:: GOAL OF THE EXERCISE ::
Count how many lines in the listing contain the word "Colombia". Reply with only the number.

====== RECORDS TO USE ======

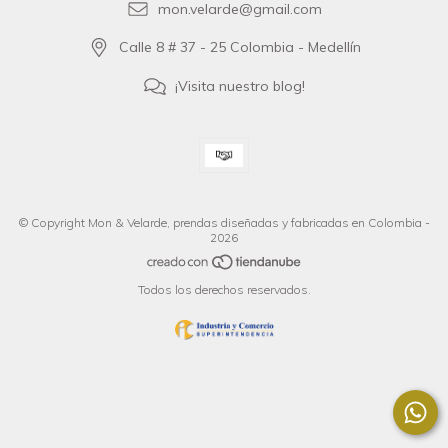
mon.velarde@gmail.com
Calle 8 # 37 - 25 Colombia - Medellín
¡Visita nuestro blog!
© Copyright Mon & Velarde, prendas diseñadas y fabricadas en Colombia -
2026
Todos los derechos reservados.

======
====== RECORDS TO USE ======

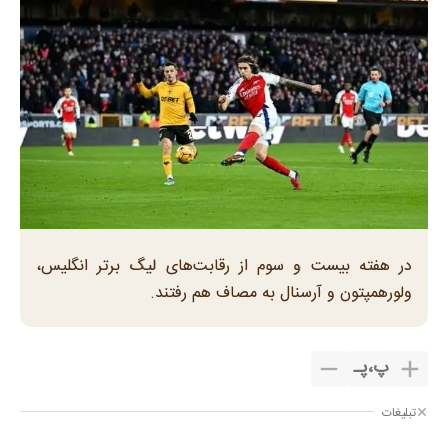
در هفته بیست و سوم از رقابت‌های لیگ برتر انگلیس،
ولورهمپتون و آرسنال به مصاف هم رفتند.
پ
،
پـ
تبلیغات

======

:: EXERCISE SOLUTION ::
2